▶ _The records_:
[Start of section]

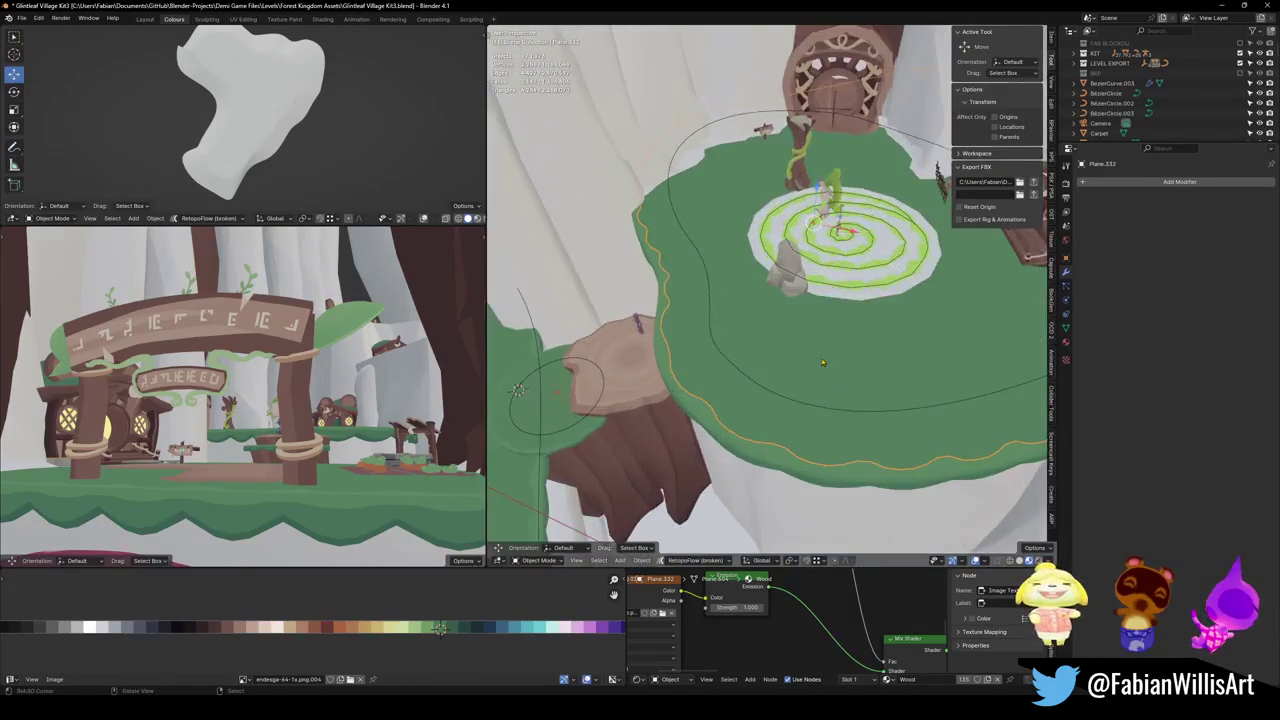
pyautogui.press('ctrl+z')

[End of section]
[Start of section]

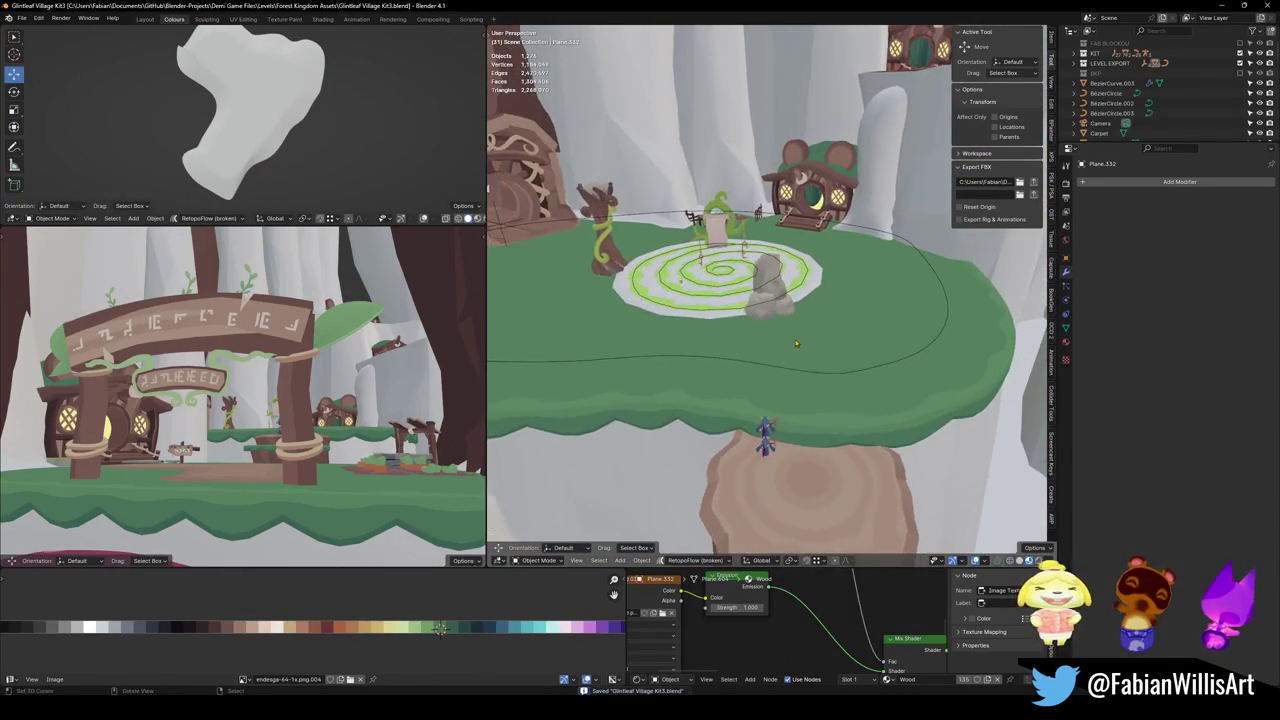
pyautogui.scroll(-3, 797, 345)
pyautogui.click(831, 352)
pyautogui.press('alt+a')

[End of section]

▶ _Problem details_: Within the listing, how many lines hold "press"? Write only that number.

▶ _Answer below_: 2